Hindustan Times (Jammu)

NASA cuts short ground test of mega Moon rocket engines

- Letters@hindustant­imes.com

NASA’s deep space exploratio­n rocket built by Boeing briefly ignited all four engines of its behemoth core stage for the first time on Saturday, cutting short a crucial test to advance a years-delayed US government programme to return humans to the moon in the next few years.

Mounted in a test facility at NASA’s Stennis Space Center in Mississipp­i, the Space Launch System’s (SLS) 212-foot tall core stage roared to life at 4:27 pm local time for just over a minute — well short of the roughly four minutes engineers needed to stay on track for the rocket’s first launch in November this year.

“Today was a good day,” NASA administra­tor Jim Bridenstin­e said at a press conference after the test, adding “we got lots of data that we’re going to be able to sort through” to determine if a do-over is needed and whether a November 2021 debut launch date is still possible.

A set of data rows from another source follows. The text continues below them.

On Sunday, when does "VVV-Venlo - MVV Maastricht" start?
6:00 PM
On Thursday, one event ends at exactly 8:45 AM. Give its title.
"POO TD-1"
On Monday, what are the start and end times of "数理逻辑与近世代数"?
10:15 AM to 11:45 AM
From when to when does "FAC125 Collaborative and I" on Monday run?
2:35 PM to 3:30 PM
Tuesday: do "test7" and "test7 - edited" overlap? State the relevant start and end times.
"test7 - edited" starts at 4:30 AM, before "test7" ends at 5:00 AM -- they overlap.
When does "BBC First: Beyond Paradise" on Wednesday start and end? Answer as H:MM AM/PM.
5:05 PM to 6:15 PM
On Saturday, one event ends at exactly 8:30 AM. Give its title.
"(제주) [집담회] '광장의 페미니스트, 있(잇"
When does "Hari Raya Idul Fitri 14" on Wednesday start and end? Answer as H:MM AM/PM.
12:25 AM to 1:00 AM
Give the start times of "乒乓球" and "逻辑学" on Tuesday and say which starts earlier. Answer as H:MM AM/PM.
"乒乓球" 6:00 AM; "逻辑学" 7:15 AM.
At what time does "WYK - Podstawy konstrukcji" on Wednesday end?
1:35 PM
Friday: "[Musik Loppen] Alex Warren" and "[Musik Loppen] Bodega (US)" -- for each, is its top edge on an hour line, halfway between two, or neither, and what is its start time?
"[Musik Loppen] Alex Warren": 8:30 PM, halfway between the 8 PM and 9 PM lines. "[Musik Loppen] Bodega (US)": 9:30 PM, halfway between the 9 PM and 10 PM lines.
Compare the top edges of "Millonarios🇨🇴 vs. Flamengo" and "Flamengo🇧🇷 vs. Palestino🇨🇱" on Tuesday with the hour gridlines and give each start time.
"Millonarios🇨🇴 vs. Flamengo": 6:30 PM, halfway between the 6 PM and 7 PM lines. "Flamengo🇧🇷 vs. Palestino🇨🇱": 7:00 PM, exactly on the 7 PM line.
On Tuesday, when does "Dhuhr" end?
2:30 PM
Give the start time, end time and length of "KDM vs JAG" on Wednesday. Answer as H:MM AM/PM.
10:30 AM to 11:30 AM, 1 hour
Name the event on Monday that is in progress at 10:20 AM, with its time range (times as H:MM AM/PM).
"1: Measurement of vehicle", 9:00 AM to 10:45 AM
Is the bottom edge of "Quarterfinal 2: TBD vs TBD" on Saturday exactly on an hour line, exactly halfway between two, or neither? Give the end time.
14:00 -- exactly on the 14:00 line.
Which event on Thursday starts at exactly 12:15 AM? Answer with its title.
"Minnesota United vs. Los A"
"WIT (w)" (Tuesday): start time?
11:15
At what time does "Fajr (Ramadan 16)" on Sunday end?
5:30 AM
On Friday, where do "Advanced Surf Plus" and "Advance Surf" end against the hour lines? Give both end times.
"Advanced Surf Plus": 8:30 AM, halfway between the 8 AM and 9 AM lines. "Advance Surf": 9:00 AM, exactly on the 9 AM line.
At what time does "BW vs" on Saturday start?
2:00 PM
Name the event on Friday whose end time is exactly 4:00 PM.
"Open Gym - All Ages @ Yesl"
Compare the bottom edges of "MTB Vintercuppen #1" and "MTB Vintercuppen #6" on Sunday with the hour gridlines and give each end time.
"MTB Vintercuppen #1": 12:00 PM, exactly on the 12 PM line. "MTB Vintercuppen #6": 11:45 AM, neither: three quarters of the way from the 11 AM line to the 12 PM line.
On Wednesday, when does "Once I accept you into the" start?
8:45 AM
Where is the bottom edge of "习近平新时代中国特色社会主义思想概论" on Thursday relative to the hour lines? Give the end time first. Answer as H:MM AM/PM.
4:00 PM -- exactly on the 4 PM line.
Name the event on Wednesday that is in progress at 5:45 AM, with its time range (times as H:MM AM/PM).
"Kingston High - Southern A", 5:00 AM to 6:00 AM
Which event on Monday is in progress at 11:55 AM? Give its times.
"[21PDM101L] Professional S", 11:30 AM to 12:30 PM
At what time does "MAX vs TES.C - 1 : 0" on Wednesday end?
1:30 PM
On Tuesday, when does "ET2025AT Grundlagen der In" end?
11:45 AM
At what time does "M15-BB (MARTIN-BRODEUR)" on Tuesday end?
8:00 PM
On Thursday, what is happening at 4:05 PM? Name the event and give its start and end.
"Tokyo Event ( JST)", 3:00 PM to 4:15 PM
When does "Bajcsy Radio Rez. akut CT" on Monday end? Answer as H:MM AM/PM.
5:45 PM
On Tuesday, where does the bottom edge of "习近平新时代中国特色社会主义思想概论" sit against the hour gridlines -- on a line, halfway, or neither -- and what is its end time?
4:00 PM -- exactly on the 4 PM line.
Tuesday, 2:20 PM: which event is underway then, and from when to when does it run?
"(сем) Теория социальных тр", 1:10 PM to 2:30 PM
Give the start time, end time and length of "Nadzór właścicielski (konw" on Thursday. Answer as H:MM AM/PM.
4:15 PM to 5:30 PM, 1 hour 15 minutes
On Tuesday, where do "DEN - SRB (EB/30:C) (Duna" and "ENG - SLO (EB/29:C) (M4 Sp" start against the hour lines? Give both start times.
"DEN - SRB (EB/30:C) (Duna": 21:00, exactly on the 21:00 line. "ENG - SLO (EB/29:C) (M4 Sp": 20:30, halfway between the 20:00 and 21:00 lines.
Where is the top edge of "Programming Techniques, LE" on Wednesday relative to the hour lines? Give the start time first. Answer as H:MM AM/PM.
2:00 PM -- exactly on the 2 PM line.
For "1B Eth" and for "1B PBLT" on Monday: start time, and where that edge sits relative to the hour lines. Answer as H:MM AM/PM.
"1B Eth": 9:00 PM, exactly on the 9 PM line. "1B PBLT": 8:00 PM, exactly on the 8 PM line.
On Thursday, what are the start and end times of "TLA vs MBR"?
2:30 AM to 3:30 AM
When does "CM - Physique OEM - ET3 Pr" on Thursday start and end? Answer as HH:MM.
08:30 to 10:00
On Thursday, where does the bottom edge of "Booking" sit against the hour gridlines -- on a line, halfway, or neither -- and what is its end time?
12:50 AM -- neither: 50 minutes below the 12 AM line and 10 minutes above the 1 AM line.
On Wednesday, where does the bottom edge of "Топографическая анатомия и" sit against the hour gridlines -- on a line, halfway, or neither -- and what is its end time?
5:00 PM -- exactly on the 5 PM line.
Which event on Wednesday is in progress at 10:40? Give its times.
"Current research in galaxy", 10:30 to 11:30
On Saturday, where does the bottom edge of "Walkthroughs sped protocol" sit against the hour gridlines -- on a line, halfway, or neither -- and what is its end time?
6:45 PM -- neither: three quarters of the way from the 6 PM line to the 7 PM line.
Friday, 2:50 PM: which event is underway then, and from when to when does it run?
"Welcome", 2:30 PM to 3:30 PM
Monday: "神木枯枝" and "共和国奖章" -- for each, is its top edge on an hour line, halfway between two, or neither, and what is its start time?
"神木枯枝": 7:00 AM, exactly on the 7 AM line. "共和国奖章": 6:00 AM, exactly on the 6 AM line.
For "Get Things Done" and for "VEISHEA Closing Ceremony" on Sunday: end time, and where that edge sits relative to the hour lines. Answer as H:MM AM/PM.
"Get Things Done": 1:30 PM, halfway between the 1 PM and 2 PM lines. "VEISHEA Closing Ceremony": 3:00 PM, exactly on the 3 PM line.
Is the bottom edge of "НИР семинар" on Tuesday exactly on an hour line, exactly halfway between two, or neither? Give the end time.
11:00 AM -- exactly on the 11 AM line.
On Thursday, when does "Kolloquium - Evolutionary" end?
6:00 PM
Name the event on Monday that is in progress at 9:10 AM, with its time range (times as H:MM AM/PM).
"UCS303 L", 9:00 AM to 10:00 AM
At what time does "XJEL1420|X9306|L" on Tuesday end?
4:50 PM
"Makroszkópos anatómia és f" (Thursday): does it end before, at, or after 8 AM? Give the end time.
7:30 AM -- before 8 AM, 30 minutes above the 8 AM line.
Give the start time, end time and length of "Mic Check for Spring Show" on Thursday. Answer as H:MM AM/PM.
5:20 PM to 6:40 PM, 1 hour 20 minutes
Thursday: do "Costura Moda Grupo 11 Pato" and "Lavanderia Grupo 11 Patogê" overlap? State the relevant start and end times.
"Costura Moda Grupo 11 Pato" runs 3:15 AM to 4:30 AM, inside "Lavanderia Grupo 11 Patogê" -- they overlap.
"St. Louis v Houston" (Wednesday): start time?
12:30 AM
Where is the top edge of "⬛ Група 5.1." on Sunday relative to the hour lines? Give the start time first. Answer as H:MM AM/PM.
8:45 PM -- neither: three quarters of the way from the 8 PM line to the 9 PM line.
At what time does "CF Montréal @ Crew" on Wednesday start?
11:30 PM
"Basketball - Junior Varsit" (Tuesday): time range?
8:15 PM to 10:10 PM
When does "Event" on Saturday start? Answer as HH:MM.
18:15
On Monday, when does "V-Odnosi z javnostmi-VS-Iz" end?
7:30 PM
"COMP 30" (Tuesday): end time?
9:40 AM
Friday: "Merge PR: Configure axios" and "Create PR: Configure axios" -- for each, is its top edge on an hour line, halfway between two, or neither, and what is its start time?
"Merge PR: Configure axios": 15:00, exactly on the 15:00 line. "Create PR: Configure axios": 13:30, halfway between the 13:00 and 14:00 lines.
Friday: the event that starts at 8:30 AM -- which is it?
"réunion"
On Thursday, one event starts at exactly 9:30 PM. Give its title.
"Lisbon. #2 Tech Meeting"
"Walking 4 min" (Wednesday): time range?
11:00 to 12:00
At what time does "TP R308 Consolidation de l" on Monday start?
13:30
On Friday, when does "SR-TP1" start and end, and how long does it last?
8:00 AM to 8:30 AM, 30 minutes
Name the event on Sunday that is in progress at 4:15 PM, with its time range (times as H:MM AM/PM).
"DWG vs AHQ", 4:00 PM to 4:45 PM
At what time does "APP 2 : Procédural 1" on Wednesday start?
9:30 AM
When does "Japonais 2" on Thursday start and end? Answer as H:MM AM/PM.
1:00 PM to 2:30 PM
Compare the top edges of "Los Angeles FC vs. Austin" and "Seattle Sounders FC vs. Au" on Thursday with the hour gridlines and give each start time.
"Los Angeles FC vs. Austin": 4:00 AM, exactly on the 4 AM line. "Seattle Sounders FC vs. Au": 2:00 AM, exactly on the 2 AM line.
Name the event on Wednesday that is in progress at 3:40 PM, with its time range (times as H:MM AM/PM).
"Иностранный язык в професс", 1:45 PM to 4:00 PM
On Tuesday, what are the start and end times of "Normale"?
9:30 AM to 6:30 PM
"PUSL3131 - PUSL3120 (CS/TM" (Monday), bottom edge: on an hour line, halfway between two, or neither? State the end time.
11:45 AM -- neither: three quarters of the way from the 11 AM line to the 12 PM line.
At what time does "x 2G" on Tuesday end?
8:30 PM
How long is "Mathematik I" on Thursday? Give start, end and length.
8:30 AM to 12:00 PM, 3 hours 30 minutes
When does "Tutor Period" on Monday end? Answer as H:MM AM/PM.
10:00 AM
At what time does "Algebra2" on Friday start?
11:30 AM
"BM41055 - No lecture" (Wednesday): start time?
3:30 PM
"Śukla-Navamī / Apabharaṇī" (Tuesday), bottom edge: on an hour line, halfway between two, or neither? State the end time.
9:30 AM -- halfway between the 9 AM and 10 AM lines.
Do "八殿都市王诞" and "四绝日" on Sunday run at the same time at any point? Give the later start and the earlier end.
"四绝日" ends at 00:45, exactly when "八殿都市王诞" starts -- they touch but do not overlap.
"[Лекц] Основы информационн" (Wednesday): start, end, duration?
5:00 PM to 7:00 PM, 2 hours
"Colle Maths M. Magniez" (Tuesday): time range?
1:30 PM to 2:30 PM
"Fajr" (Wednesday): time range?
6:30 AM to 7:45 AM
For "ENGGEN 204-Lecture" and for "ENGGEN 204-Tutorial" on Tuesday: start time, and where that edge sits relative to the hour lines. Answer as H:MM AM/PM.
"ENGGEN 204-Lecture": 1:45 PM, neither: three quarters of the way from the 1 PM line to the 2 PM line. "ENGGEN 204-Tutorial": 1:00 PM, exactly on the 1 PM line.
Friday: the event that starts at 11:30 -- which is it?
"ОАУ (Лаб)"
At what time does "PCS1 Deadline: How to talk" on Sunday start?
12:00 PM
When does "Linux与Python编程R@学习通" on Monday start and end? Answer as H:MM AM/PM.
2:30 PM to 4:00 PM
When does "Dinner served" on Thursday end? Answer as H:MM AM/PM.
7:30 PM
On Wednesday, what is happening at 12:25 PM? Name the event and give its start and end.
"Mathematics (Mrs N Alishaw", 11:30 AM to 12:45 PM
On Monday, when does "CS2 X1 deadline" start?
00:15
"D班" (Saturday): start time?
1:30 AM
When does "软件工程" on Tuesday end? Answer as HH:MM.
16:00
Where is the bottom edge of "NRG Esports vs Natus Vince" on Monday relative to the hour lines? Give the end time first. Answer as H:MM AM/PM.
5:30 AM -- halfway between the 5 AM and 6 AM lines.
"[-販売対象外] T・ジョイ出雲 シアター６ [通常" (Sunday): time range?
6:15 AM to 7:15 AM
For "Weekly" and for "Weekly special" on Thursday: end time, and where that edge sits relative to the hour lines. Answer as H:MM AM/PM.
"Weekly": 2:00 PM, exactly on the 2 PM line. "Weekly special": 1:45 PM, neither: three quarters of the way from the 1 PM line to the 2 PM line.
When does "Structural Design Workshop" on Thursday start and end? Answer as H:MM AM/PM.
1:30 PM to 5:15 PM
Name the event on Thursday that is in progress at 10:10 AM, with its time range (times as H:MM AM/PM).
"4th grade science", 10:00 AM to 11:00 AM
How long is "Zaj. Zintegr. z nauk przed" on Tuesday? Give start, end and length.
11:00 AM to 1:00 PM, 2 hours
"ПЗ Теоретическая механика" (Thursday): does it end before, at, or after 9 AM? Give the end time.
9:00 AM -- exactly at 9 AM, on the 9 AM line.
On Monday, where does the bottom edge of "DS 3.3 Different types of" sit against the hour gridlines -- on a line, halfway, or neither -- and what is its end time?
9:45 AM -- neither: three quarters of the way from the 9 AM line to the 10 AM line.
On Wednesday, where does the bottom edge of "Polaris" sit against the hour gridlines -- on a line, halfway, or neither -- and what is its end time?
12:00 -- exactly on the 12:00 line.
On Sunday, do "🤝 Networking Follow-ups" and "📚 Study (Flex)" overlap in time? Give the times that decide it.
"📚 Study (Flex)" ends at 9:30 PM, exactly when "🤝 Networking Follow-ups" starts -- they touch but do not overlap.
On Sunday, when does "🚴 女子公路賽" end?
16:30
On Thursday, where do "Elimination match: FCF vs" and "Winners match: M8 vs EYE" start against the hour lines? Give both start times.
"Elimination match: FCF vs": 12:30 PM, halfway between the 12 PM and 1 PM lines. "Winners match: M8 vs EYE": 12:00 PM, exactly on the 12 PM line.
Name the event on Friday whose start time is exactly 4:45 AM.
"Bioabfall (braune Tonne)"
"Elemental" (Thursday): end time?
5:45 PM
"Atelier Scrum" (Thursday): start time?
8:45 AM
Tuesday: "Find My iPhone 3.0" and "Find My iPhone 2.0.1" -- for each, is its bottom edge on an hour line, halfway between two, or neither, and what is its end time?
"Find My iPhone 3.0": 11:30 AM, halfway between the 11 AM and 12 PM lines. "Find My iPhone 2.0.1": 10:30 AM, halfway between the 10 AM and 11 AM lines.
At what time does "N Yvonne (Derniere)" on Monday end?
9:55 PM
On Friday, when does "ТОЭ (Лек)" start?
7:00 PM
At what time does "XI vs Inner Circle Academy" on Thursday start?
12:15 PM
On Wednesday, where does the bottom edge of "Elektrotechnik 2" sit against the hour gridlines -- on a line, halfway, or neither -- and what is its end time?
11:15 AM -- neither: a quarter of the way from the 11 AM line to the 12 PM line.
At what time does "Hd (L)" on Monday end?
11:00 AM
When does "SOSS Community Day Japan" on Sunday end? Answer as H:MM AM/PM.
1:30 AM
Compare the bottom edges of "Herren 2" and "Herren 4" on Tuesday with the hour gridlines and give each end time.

The engine test, the last leg of NASA’s nearly year-long “Green Run” test campaign, was a vital step for the space agency and its top SLS contractor Boeing before a debut unmanned launch later this year under NASA’s Artemis programme, the Trump administra­tion’s push to return US astronauts to the moon by 2024.

It was unclear whether Boeing and NASA would have to repeat the test, a prospect that could push the debut launch into 2022. NASA’s SLS programme manager John Honeycutt, cautioning the data review from the test is ongoing, told reporters the turnaround time for another hot fire test could be roughly one month.

To simulate internal conditions of a real liftoff, the rocket’s four Aerojet Rocketdyne RS-25 engines ignited for roughly one minute and 15 seconds, generating 1.6 million pounds of thrust and consuming 700,000 gallons of propellant­s on NASA’s largest test stand, a massive facility towering 35 stories tall.

The expendable super heavylift SLS is three years behind schedule and nearly $3 billion over budget. Critics have long argued for NASA to retire the rocket’s shuttle-era core technologi­es, which have launch costs of $1bn or more per mission, in favour of commercial alternativ­es that promise lower costs.

By comparison, it costs as little as $90mn to fly the massive but less powerful Falcon Heavy rocket designed and manufactur­ed by Elon Musk’s SpaceX, and some $350mn per launch for United Launch Alliance’s legacy Delta IV Heavy. While more reusable rockets from SpaceX’s Starship and United Launch Alliance’s Vulcan promise heavier lift capacity than the Falcon Heavy or Delta IV Heavy potentiall­y at lower cost, SLS backers argue it would take two or more launches on those rockets to launch what the SLS could carry in a single mission.

 ?? AFP ?? Ignition of the core stage for the first flight of NASA's Space Launch System rocket at the test.
AFP Ignition of the core stage for the first flight of NASA's Space Launch System rocket at the test.